Wiederhole aus dem Text über Diane Weigmann wortgetreu das Stück von „Seit den 2000er“ bis einschließlich „deutschen Sprache um.“.

TEXT >>
'''
Seit den 2000er Jahren feiert Diane Weigmann Erfolge mit ihren deutschsprachigen Solo-Alben. Das letzte Werk „Größer als du denkst“ ist 2019 erschienen. Wie wir damals in unserer Review schrieben: Diane ist eine Singer-Songwriterin im besten Sinne des Genres. Ihre Texte sind authentisch und voller Poesie, verpackt in wunderbare Melodien und vielseitige akustische Arrangements und vorgetragen mit einer unspektakulären, aber Gänsehaut erzeugenden Stimme. Stilistisch mischt sie den typischen Songwriter-Sound mit intelligentem Pop und Folk-Elementen. Dabei geht sie herrlich unverkrampft mit der deutschen Sprache um.
Es sind immer einige Jahre zwischen ihren Soloalben vergangen, sodass es auch jetzt – zwei Jahre später – nur für eine EP mit sechs neuen Titeln reicht. Dafür ist diese gehaltvoll und ohne Lückenfüller. Es geht um aktuelle Themen: In den letzten Monaten ist eine ernstzunehmende Spaltung durch unsere Gesellschaft gegangen und nie war es auf der ganzen Welt mehr zu spüren denn je. Diane hat es selbst im engsten Freundeskreis miterlebt – und auch, was eine Zeit der Brüche mit uns macht.
'''
GEGEBENES MATERIAL >>
'''
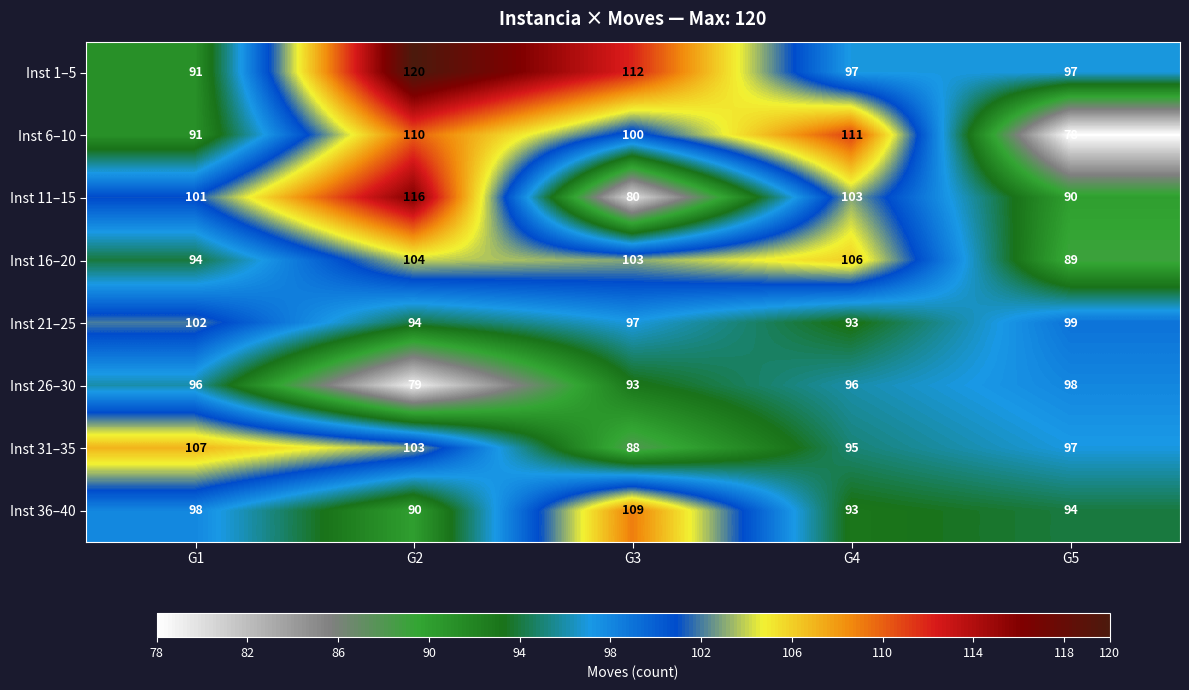

Which series has the widest spread of values?

Inst 11–15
'''
ANTWORT >>
Seit den 2000er Jahren feiert Diane Weigmann Erfolge mit ihren deutschsprachigen Solo-Alben. Das letzte Werk „Größer als du denkst“ ist 2019 erschienen. Wie wir damals in unserer Review schrieben: Diane ist eine Singer-Songwriterin im besten Sinne des Genres. Ihre Texte sind authentisch und voller Poesie, verpackt in wunderbare Melodien und vielseitige akustische Arrangements und vorgetragen mit einer unspektakulären, aber Gänsehaut erzeugenden Stimme. Stilistisch mischt sie den typischen Songwriter-Sound mit intelligentem Pop und Folk-Elementen. Dabei geht sie herrlich unverkrampft mit der deutschen Sprache um.